◆ SHORT EXERCISE: Extract every classification line from the records below, preserving each line's wording and order without alteration. Omit the pictures from your answer.

* start *

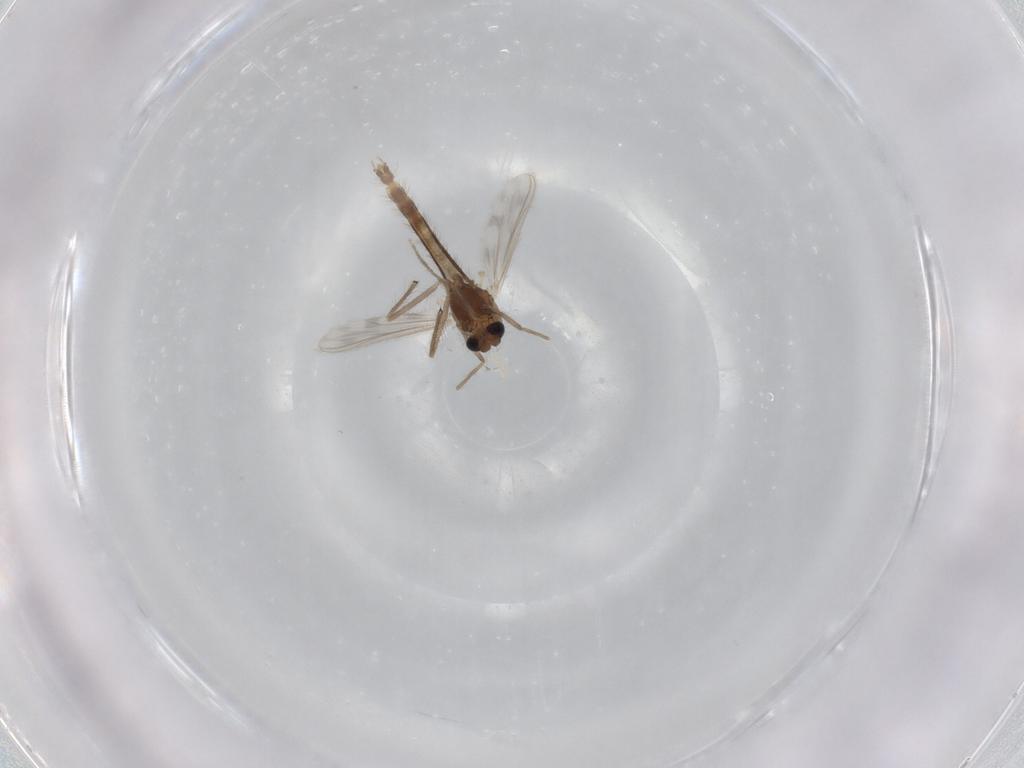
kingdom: Animalia
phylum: Arthropoda
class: Insecta
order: Diptera
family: Chironomidae
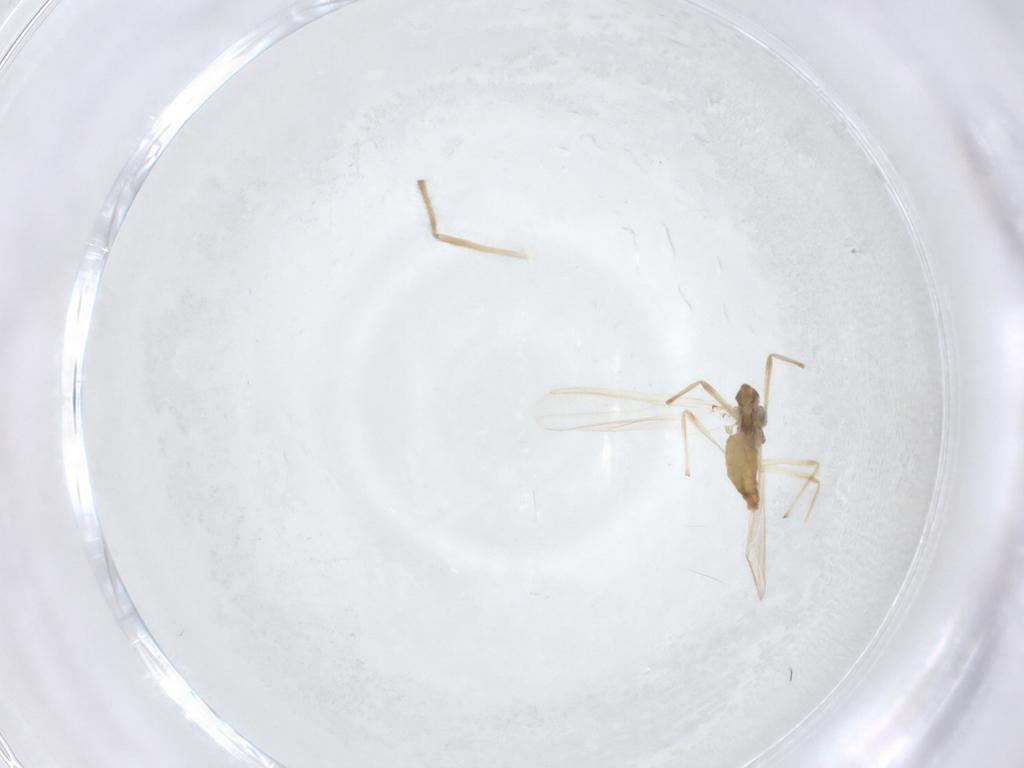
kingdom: Animalia
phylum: Arthropoda
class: Insecta
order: Diptera
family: Chironomidae
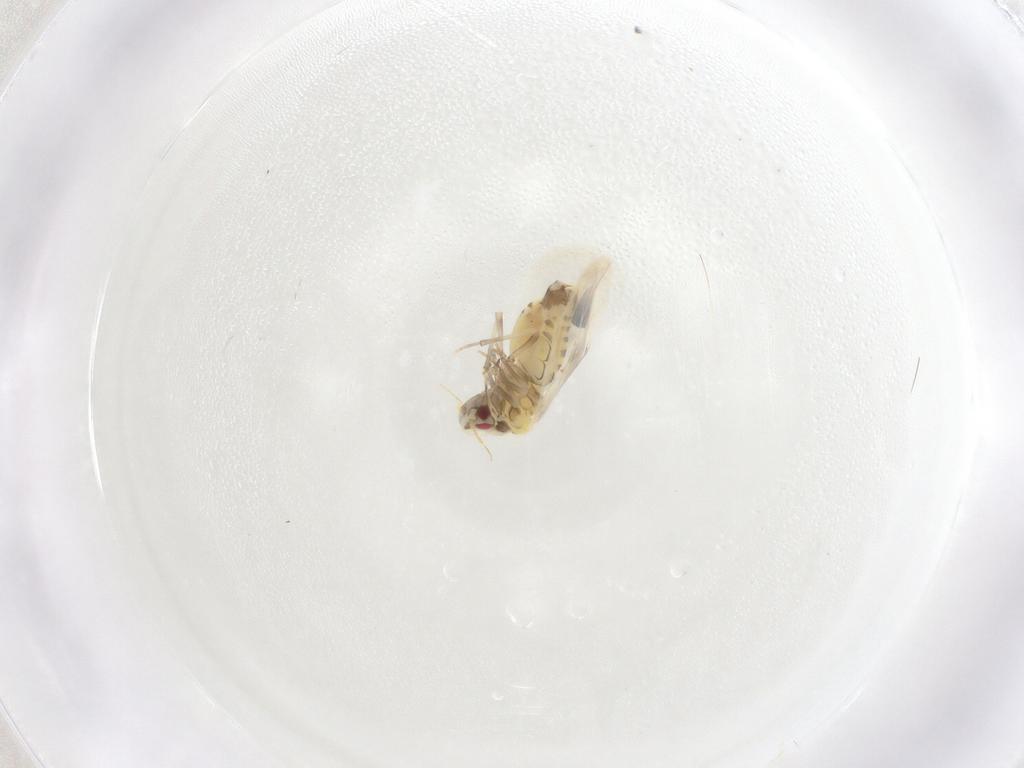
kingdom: Animalia
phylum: Arthropoda
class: Insecta
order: Hemiptera
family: Aleyrodidae
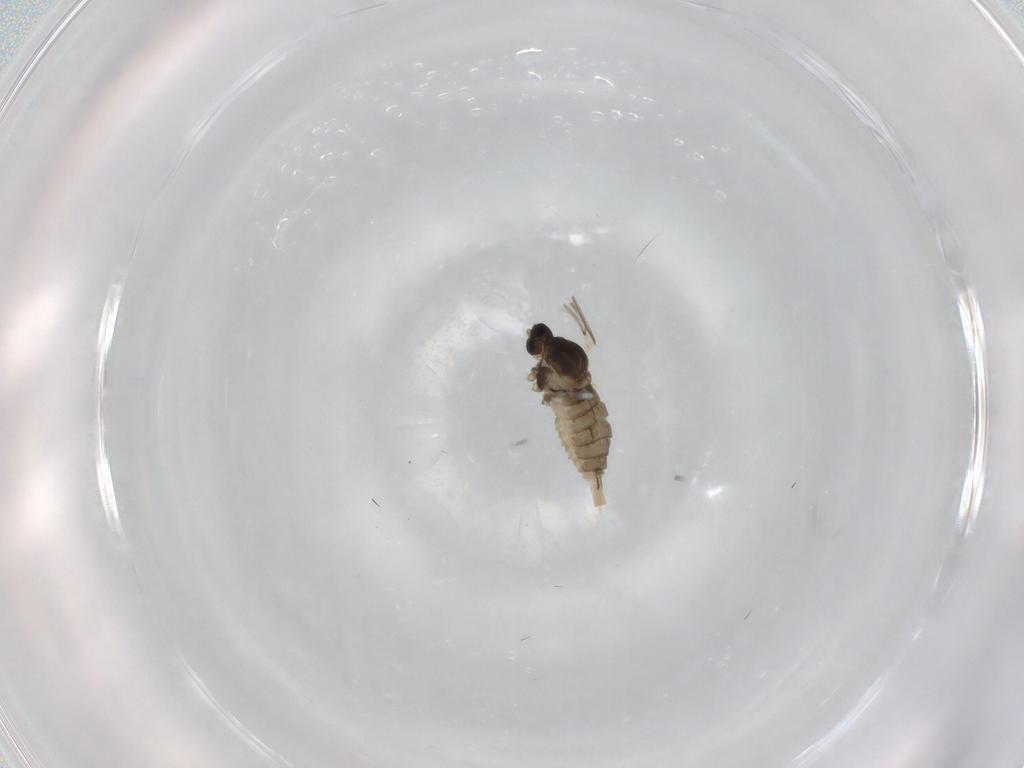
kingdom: Animalia
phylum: Arthropoda
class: Insecta
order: Diptera
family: Cecidomyiidae
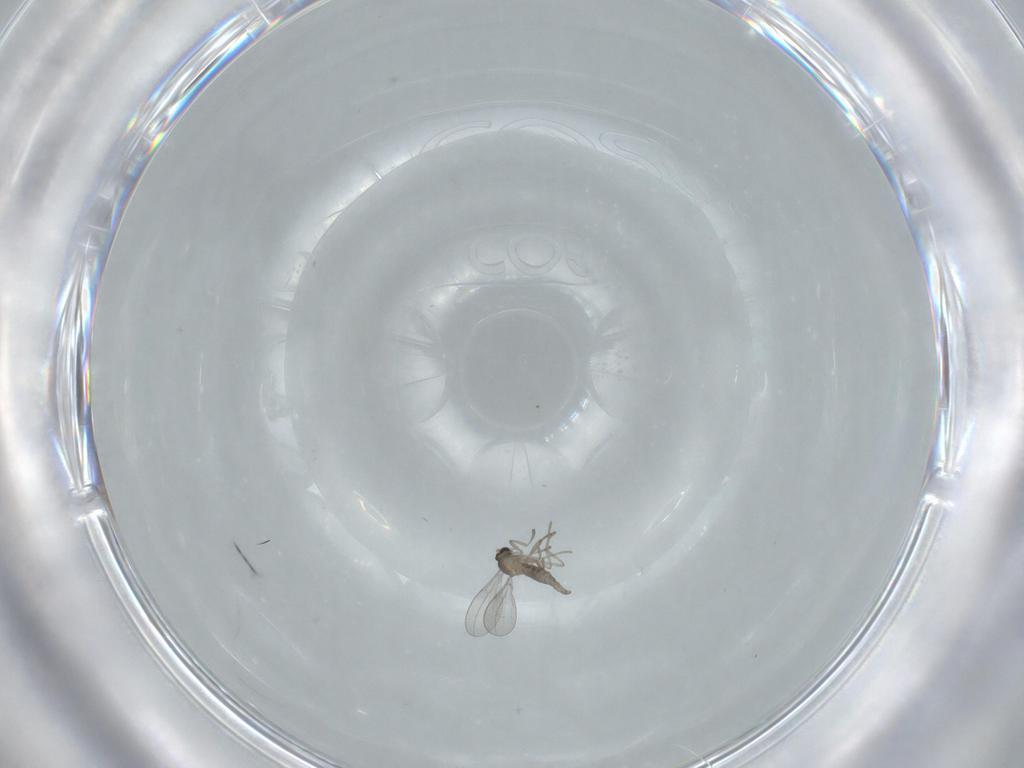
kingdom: Animalia
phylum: Arthropoda
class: Insecta
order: Diptera
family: Cecidomyiidae
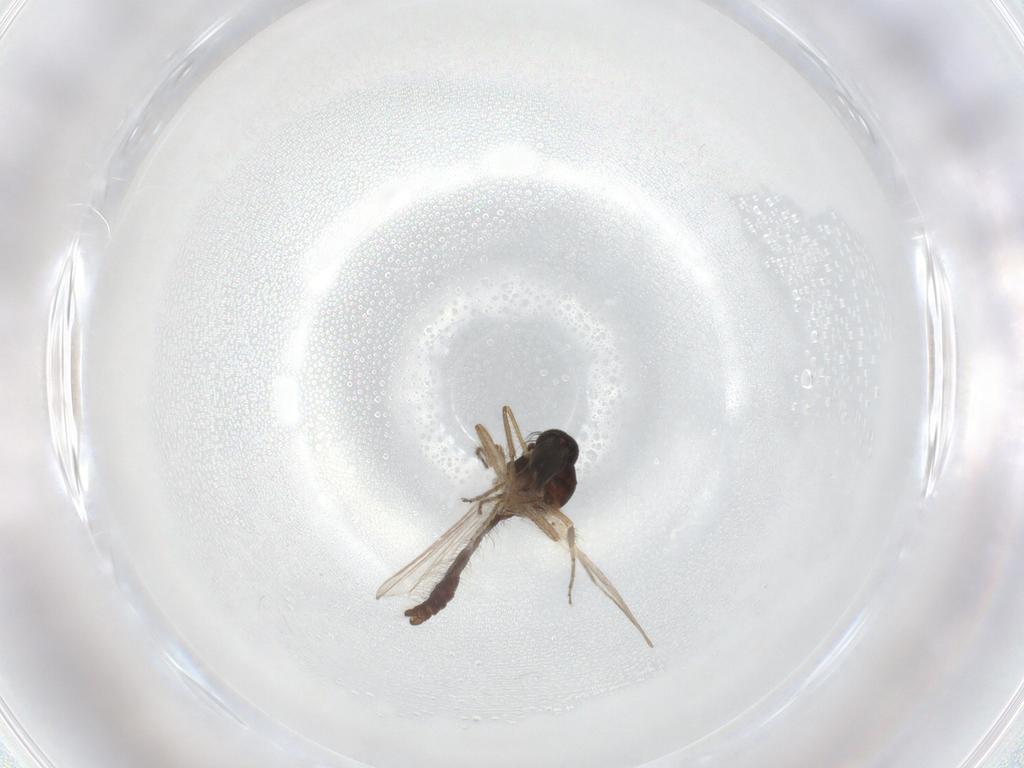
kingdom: Animalia
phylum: Arthropoda
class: Insecta
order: Diptera
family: Ceratopogonidae
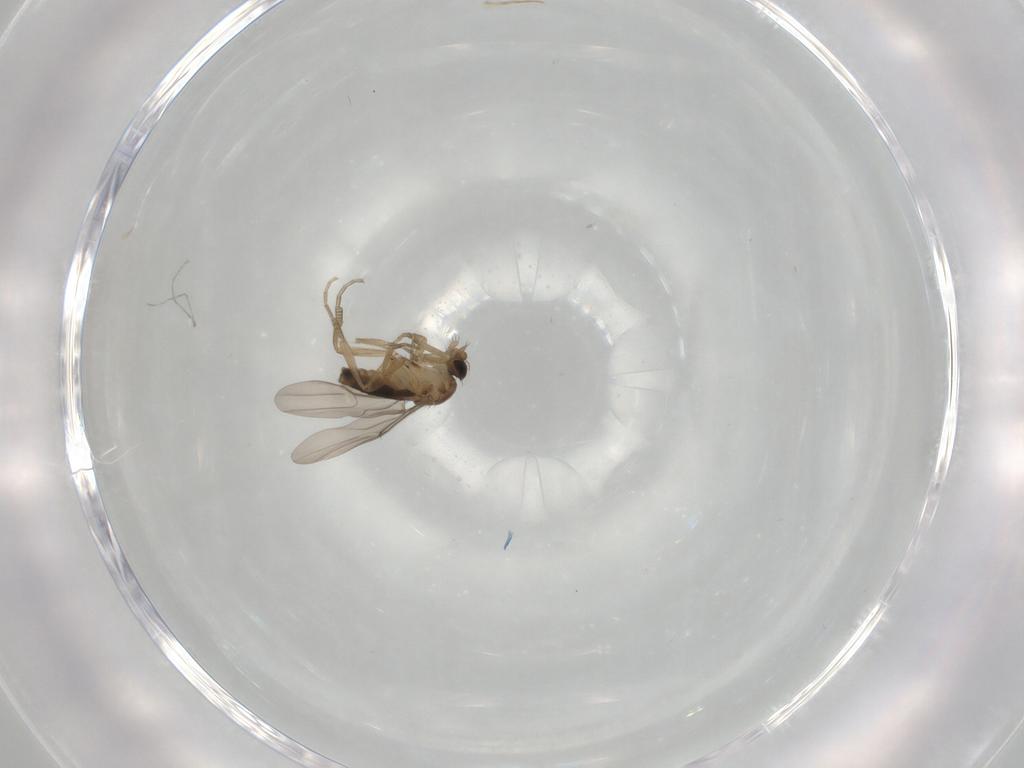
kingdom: Animalia
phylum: Arthropoda
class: Insecta
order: Diptera
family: Phoridae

* end *

◆ EXERCISE RESULT:
kingdom: Animalia
phylum: Arthropoda
class: Insecta
order: Diptera
family: Chironomidae
kingdom: Animalia
phylum: Arthropoda
class: Insecta
order: Diptera
family: Chironomidae
kingdom: Animalia
phylum: Arthropoda
class: Insecta
order: Hemiptera
family: Aleyrodidae
kingdom: Animalia
phylum: Arthropoda
class: Insecta
order: Diptera
family: Cecidomyiidae
kingdom: Animalia
phylum: Arthropoda
class: Insecta
order: Diptera
family: Cecidomyiidae
kingdom: Animalia
phylum: Arthropoda
class: Insecta
order: Diptera
family: Ceratopogonidae
kingdom: Animalia
phylum: Arthropoda
class: Insecta
order: Diptera
family: Phoridae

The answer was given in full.